Перед отъездом они ужинали за отдельным столиком, им оставалось только собрать вещи. Дальше пути их расходились: Габо пригласили в Венгрию, а Плинио — в Польшу.
— Габо, помнишь того рабочего на заводе, где мы были? Он сказал, что его товарищи перестали бы его уважать, если бы у него была любовница? — Плинио хмыкнул. — И он же заявил, что если бы его невеста не была девственницей, он бы на ней не женился. Как думаешь, он врал или они действительно тут такие, в самой свободной стране мира?
— Свободная любовь, порожденная разгулом революции, это уже в прошлом.

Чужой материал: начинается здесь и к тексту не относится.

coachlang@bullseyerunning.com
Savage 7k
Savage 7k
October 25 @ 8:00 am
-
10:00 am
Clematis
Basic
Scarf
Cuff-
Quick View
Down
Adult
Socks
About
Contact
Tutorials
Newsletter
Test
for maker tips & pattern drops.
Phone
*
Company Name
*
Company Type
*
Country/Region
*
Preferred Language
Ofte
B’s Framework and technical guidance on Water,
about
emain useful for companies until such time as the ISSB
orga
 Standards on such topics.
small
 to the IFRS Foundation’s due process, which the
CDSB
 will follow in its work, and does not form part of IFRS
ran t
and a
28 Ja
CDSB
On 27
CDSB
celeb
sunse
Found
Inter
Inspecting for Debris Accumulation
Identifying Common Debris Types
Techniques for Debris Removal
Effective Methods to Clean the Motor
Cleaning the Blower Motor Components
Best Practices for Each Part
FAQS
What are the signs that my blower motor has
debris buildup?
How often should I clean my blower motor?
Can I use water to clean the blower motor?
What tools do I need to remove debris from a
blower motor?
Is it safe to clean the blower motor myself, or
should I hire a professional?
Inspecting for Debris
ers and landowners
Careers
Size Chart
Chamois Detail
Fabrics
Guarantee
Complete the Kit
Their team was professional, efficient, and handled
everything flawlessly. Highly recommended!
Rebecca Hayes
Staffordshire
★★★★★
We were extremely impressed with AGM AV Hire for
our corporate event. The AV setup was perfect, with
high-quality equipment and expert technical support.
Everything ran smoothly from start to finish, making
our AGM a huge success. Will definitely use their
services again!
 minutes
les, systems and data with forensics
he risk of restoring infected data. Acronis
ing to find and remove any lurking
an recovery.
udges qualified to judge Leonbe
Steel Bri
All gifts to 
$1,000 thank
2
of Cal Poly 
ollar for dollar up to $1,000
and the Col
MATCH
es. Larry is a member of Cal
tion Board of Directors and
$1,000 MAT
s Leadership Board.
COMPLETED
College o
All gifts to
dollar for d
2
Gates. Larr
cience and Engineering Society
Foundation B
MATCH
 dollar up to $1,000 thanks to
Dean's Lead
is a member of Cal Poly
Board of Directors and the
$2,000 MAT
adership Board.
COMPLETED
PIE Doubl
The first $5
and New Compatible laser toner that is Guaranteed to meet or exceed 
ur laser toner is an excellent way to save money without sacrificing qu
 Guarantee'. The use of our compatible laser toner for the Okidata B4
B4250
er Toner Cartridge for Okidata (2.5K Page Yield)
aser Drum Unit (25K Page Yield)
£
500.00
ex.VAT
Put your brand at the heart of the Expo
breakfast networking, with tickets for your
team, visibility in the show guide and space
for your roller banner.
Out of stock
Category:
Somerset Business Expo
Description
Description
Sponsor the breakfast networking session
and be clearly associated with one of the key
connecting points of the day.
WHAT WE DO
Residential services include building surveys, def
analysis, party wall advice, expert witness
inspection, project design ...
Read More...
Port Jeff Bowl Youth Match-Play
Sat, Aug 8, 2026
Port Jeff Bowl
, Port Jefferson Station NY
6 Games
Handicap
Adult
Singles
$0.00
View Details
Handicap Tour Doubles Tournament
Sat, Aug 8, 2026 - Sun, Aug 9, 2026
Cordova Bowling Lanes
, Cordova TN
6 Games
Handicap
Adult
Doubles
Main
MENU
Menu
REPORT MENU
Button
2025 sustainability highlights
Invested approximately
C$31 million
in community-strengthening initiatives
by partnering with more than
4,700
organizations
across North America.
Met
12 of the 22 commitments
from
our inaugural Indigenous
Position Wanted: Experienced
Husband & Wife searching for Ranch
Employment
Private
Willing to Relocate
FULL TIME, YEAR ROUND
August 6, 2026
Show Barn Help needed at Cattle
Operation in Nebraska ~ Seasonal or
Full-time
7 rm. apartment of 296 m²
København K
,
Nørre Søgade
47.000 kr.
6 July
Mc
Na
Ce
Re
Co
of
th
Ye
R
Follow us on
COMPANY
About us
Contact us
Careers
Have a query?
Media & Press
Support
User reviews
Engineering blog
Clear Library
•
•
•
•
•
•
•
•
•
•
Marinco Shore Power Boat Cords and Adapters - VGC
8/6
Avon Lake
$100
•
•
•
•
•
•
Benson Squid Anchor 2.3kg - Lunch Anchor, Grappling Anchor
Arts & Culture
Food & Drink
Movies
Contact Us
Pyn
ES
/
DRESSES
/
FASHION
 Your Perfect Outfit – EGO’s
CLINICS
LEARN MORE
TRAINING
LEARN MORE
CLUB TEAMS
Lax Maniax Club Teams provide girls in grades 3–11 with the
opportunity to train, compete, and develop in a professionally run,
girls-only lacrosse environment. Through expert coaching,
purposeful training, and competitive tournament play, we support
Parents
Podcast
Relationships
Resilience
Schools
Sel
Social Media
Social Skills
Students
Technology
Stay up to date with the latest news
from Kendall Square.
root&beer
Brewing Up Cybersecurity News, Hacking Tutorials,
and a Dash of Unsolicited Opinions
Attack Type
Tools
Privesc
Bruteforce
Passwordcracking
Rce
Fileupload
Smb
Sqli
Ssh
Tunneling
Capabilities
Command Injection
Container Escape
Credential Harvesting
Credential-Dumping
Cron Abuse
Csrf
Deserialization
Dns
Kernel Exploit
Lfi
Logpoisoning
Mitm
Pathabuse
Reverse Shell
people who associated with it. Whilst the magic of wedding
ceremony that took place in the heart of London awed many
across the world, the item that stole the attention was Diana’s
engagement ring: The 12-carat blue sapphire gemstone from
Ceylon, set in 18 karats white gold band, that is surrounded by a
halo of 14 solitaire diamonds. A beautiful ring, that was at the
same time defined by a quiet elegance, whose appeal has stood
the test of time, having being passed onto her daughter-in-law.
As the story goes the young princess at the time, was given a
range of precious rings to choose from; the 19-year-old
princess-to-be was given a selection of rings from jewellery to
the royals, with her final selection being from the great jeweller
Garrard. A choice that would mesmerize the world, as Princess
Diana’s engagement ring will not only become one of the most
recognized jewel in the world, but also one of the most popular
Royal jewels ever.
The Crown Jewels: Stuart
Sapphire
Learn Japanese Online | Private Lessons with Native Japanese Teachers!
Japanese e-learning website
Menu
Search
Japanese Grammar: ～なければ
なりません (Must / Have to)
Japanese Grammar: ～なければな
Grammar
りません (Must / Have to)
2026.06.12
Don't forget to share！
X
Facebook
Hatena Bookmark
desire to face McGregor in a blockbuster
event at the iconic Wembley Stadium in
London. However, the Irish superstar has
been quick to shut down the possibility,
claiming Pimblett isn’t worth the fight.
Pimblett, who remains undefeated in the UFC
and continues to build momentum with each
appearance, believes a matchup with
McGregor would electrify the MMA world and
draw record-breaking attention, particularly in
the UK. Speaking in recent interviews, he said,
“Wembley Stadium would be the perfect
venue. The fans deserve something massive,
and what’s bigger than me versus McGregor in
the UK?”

Если быть объективным, ничто так не походит на христианскую мораль, как мораль советская. Меня поражает другое. Сергея Эйзенштейна, большого мастера, признанного всеми ведущими кинематографистами мира, в СССР не знают.
— Сталин обвинил его в формализме, и мастер канул в воду. Вот и все! Мне тут один деятель сказал, что впервые поцелуй на советском экране появился всего лишь три года назад, в фильме «Сорок первый», год спустя после смерти Сталина.
— А Достоевского, которому на Западе поклоняется всякий читающий человек, Сталин обозвал реакционером, — Габриель поморщился, — и потому его только теперь начали издавать.
— Удивительно, как все серо кругом, как плохо одеты люди, и все в ботинках, похожих на тюремные колодки, и вместе с тем все кругом гордятся, что их ракета достигла Луны.
— А я все не могу забыть радостную рожу того англичанина, гостя фестиваля, которому в Англии никак не могли вылечить экзему. Здесь же обычный врач из гостиничного медпункта прописал какую-то мазь, и через три дня экземы как не бывало.
— Да, но не забывай, что мазь в аптеке англичанину завернули в газету. — Плинио явно был настроен более критически, чем Габриель. — И потом, когда они думают, что на Западе все дураки, их наивность граничит с глупостью. Тащить нас за сто двадцать километров от Москвы по разбитым дорогам, чтобы показать, что такое колхоз, когда по дороге мы проехали двадцать других колхозов. Это что?
— Меня там другое поразило. Даже не то, что на весь колхоз одна общая уборная, где на ящиках с дырками, как курицы, сидят и мирно кудахчут пятнадцать мужиков. Но тащить нас за сто двадцать километров, чтобы с гордостью показать очередное достижение социализма — автоматическую доилку, когда на Западе ею пользуются уже с полвека, это действительно детская наивность.
— Причем на первой корове она не сработала.
— Зато меня приятно поразила случайная встреча на улице Горького с одним парнем лет двадцати пяти, — тебя со мной тогда не было. Он остановил меня и, когда узнал, что я из Латинской Америки, сказал, что пишет диплом о всемирной детской литературе. Спросил, что я могу сказать о детской литературе в Колумбии. Я начал с Рафаэля Пьомбо, но он тут же перебил меня: «О Рафаэле Пьомбо я все знаю». Я пригласил его выпить, и за кружкой пива он буквально ошеломил меня. Он до полуночи читал мне на испанском, правда с сильным акцентом, стихи всех поэтов Латинской Америки. Ну просто ходячая антология поэзии, и не только детской. Это было колоссально, старик!
В целом двухнедельное пребывание в Советском Союзе произвело на Гарсия Маркеса отрицательное впечатление. Слишком многое его неприятно поразило. Вот еще один пример, впрочем далеко не самый отрицательный. «На семинаре по архитектуре, проходившем во время фестиваля, возникла дискуссия между западными и советскими архитекторами. Одному из них — Жолтовскому — был уже девяносто один год. А самому молодому — 59 лет. Все они являлись сталинскими архитекторами. На критику западных специалистов советские архитекторы отвечали обычным аргументом: монументальная архитектура отвечает русским традициям. Однако итальянские архитекторы доказали в своих выступлениях, что архитектура Москвы русским традициям никак не соответствует. Это скорее „китч“, увеличенный в размерах и приукрашенный итальянским неоклассицизмом. Жолтовский, который учился во Флоренции и жил там тридцать лет, вынужден был это признать. И тогда произошло неожиданное: молодые советские архитекторы стали наперебой показывать свои проекты, отвергнутые руководителями-сталинистами. Многие проекты были блестящими. Это был момент, когда советская архитектура, впервые после смерти Сталина, получила новое дыхание» (XVII, 160).